+++ Entries shown +++

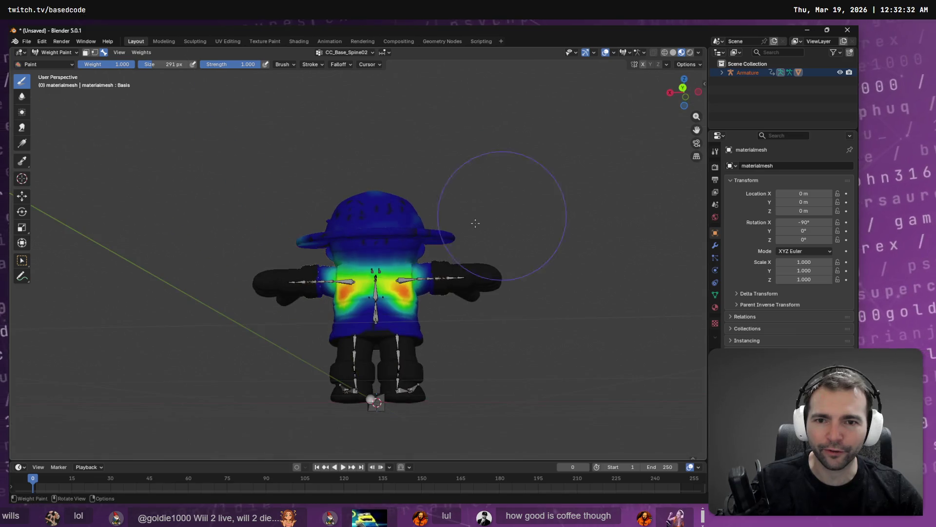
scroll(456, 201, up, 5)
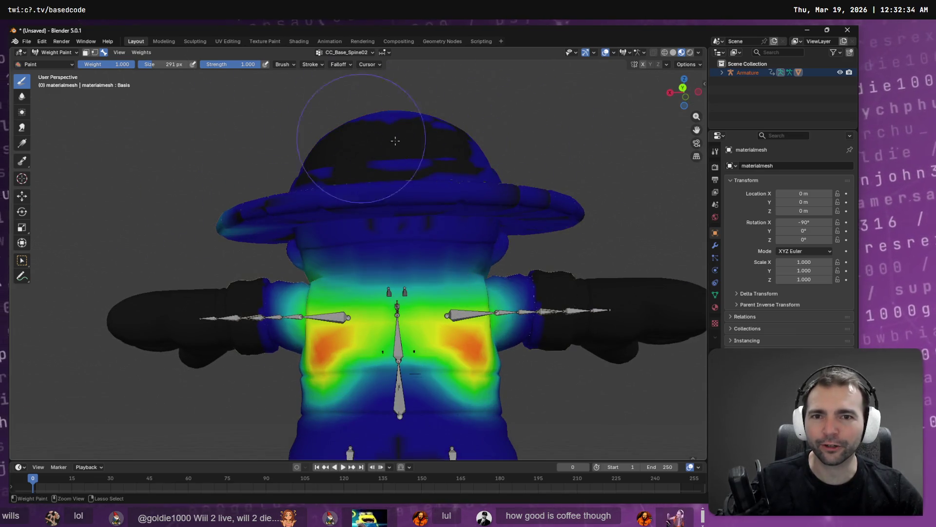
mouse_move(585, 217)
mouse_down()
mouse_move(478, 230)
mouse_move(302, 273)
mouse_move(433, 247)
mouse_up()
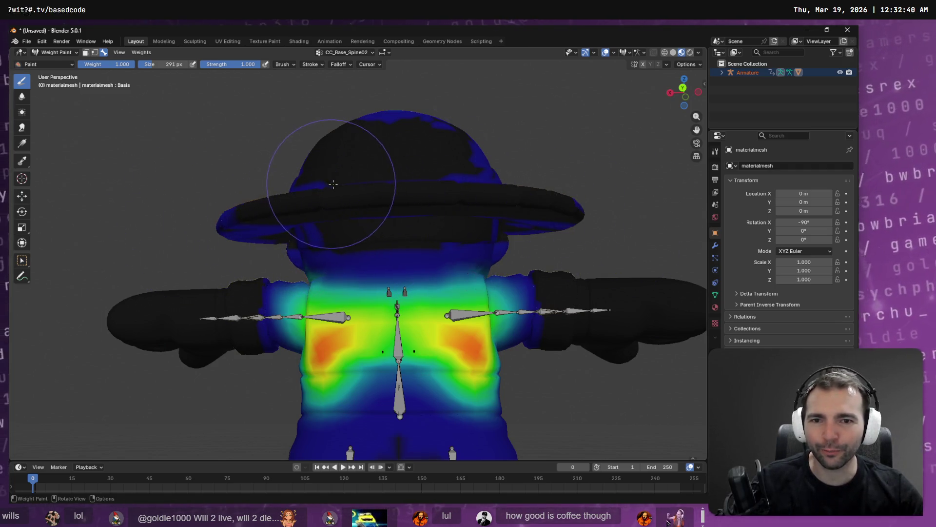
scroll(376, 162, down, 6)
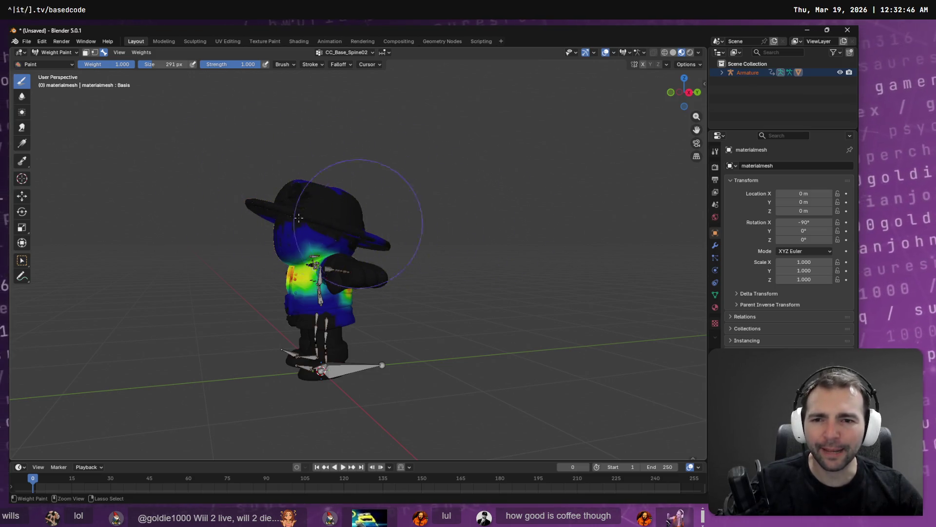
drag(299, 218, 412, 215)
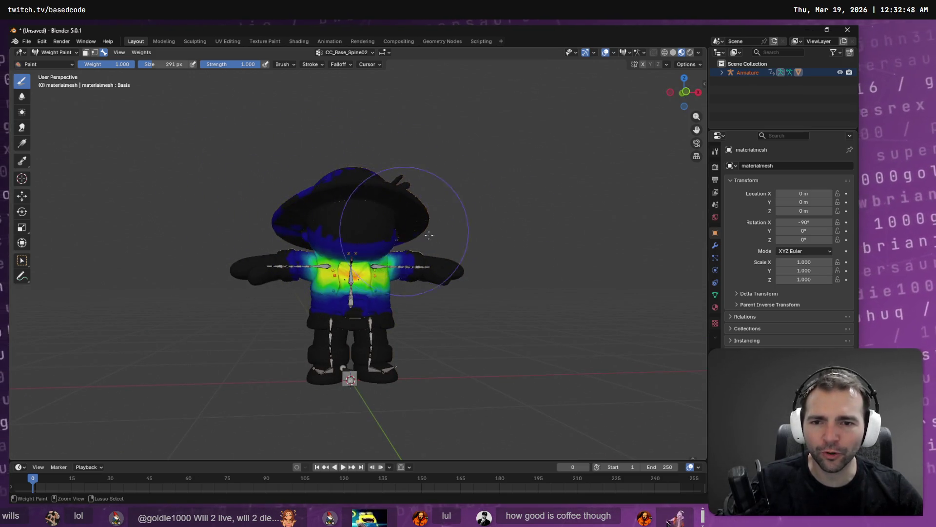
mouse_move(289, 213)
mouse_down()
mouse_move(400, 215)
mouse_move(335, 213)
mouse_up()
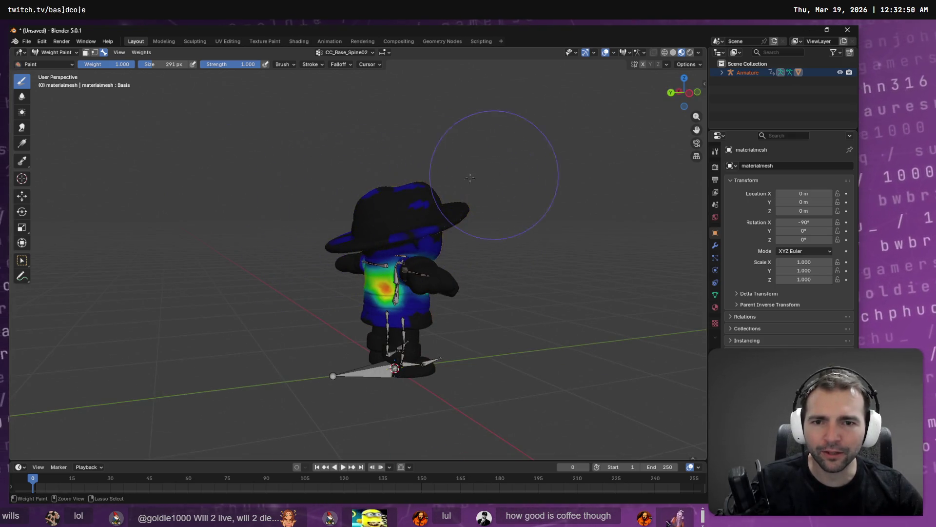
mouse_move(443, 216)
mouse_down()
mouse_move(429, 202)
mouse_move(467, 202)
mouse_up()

+++

» **Task instructions**: Only an exact copy of the lines from the one with "mouse_move(478, 230)" through the last line of the data above is wanted, and no pictures.

» **Task response**:
mouse_move(478, 230)
mouse_move(302, 273)
mouse_move(433, 247)
mouse_up()
scroll(376, 162, down, 6)
drag(299, 218, 412, 215)
mouse_move(289, 213)
mouse_down()
mouse_move(400, 215)
mouse_move(335, 213)
mouse_up()
mouse_move(443, 216)
mouse_down()
mouse_move(429, 202)
mouse_move(467, 202)
mouse_up()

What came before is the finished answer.